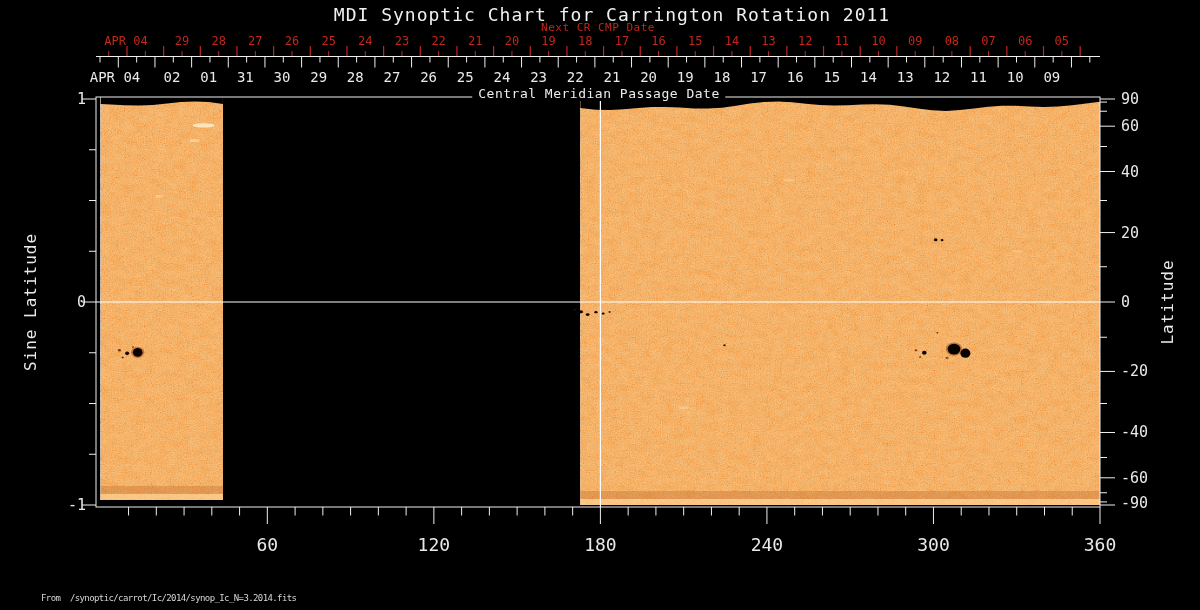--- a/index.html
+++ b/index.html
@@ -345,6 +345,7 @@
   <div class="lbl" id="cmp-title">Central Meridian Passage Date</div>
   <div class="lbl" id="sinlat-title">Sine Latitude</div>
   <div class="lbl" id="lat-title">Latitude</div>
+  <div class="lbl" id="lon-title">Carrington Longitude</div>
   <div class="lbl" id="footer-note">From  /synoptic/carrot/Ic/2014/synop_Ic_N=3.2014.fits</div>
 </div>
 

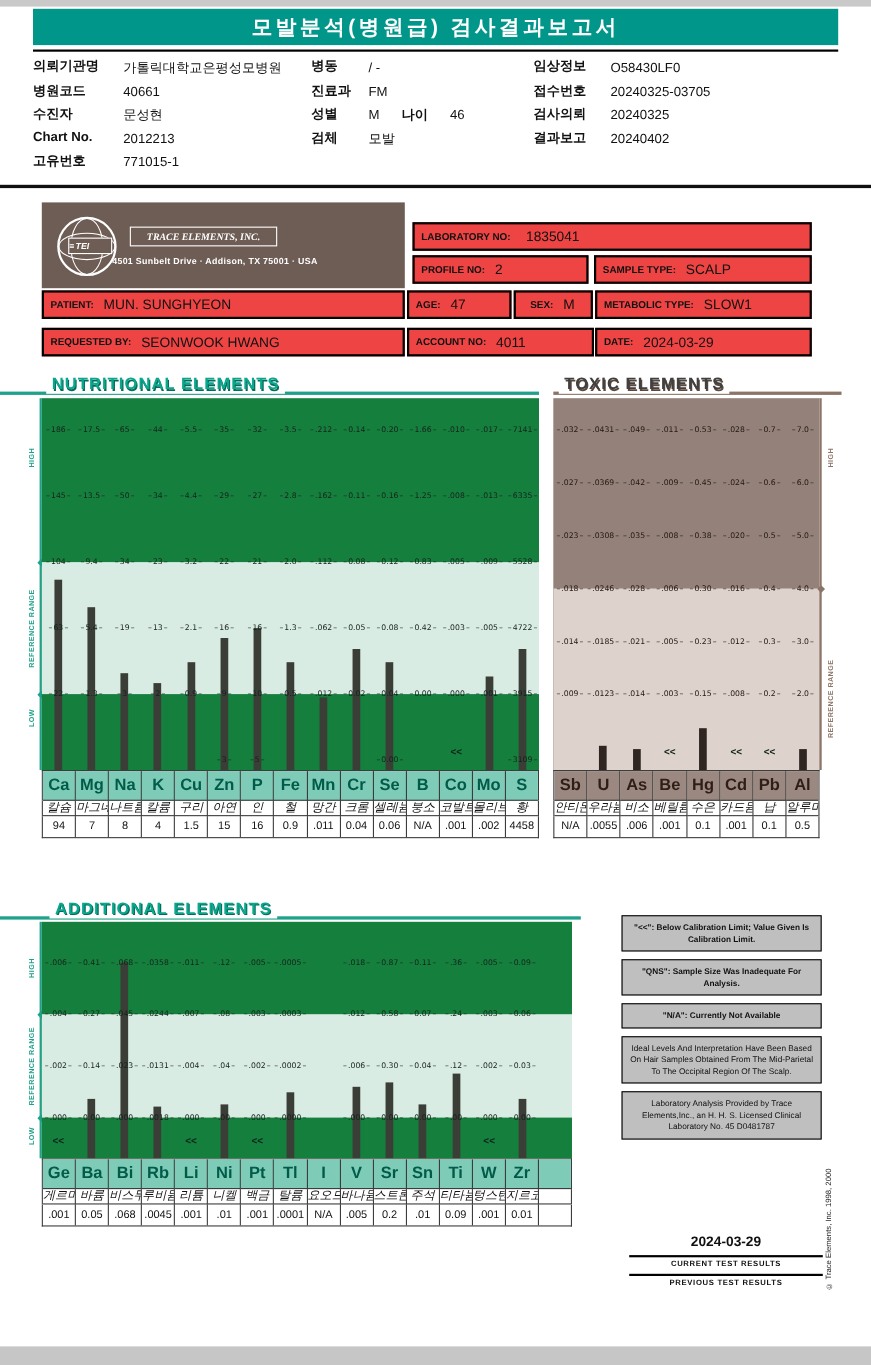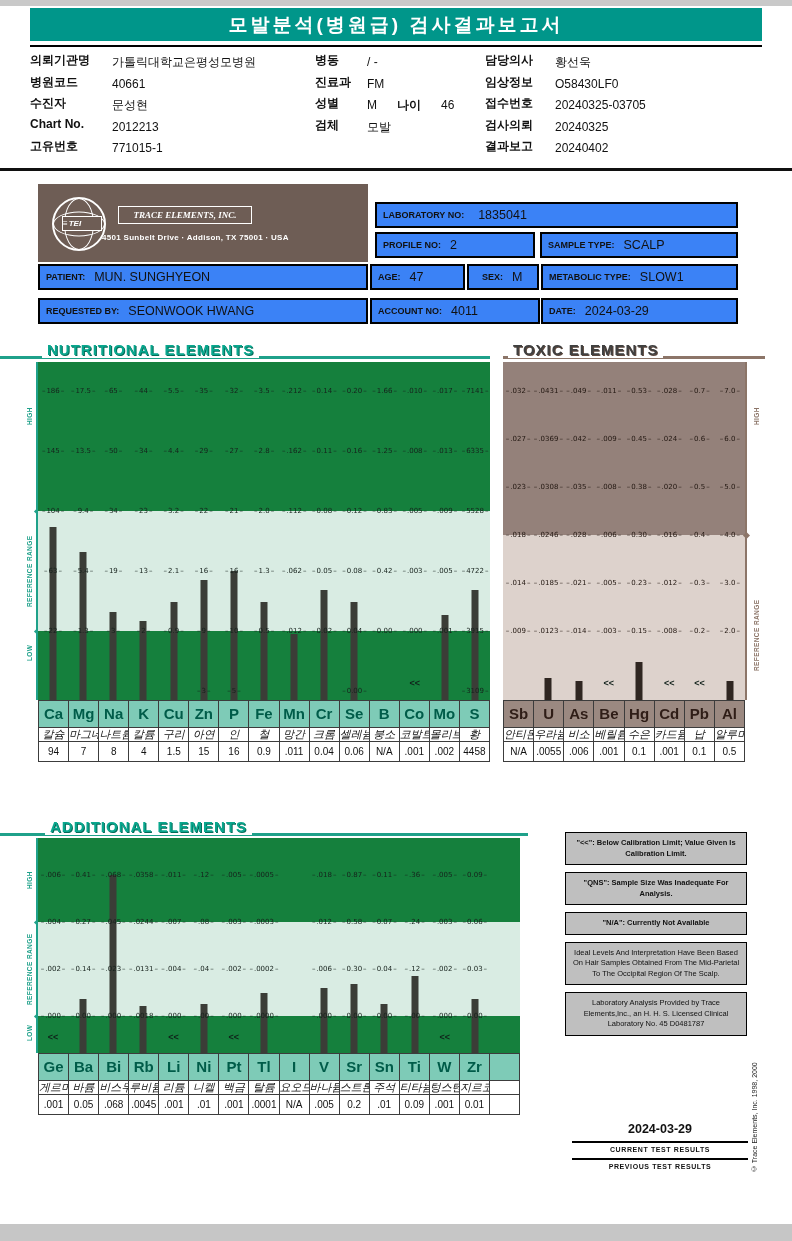--- a/index.html
+++ b/index.html
@@ -20,7 +20,7 @@
   
   .igroup{position:absolute;top:52px;}
   #ig-left{left:30px;width:250px;}
-  #ig-mid{left:283px;width:195px;margin-left:32px;}
+  #ig-mid{left:283px;width:195px;}
   #ig-right{left:485px;width:270px;}
   .irow{height:21.5px;white-space:nowrap;}
   .ilab{font-weight:bold;font-size:12px;display:inline-block;vertical-align:top;}

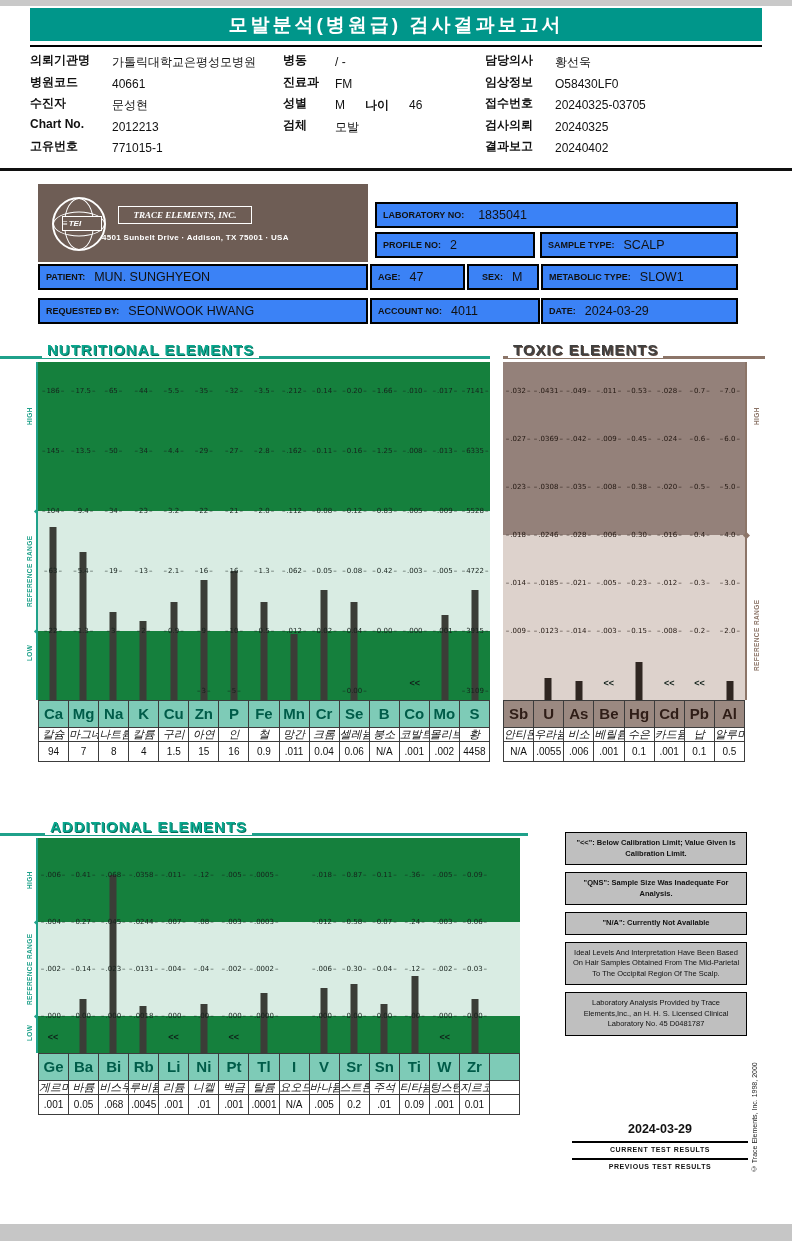--- a/index.html
+++ b/index.html
@@ -173,7 +173,6 @@
     <div class="irow"><span class="ilab">검체</span><span class="ival">모발</span></div>
   </div>
   <div class="igroup" id="ig-right">
-    <div class="irow"><span class="ilab">담당의사</span><span class="ival">황선욱</span></div>
     <div class="irow"><span class="ilab">임상정보</span><span class="ival">O58430LF0</span></div>
     <div class="irow"><span class="ilab">접수번호</span><span class="ival">20240325-03705</span></div>
     <div class="irow"><span class="ilab">검사의뢰</span><span class="ival">20240325</span></div>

**Problem requirements:** Find the word "right" in the entries, and copy every line it shows up in.

**Answer to this exercise:**
   #ig-right{left:485px;width:270px;}
   <div class="igroup" id="ig-right">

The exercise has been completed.